# Chicken Question



## seminole wind (Aug 22, 2015)

How did you end up with the breeds you have or why those breeds? Which breeds would you get again if starting over?


----------



## nannypattyrn (Aug 23, 2015)

I started off with the barnyard mix because I wanted to see which ones I liked best. 4years later, I still have the barnyard mix. I really like the buff orpingtons and my little blue andalusian. As the older ones quit laying and "go away", I will replace them with the BO....


----------



## dawg53 (Aug 25, 2015)

I've had many standard breed types.

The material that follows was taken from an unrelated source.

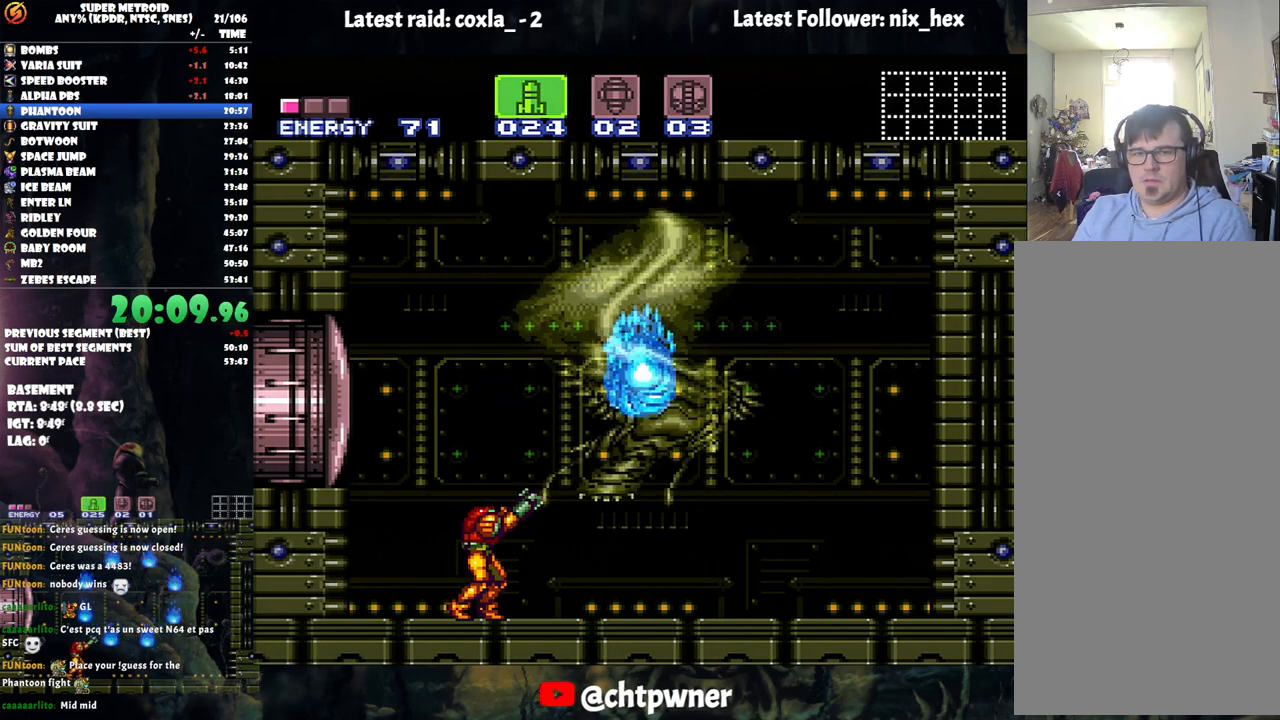
{"buttons": ["R1"], "events": []}
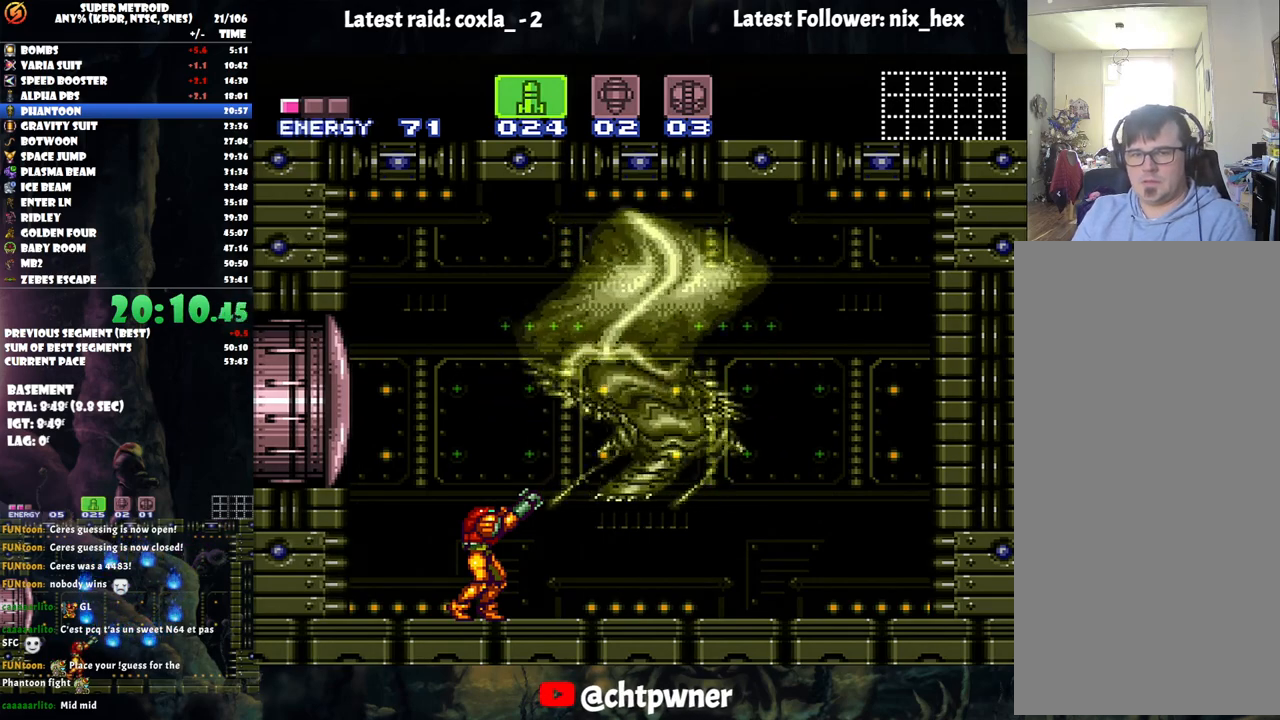
{"buttons": ["R1"], "events": []}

For me it boiled down to birds that could handle our horrid heat and humidity which typically starts in May and lasts through September, sometimes into October. 
Strangely enough of all the breeds I've owned, Barred Rocks hands down have tolerated the heat and humidity the best.
Starting over, it would be Barred Rocks lol.


----------



## chickenqueen (Jan 9, 2016)

I have Cochins,EE's,Brahmas,Wyandottes,BO and some kind of red hen.I get the first 4 breeds because they are bigger birds with pleasant personalities.Some lay well while the others set well and there are several breeds to look at in the yard.The BO and red hen came to me but I would buy some of them,too,as they are smart and friendly.If I had it to do all over,I'd do it the same way.


----------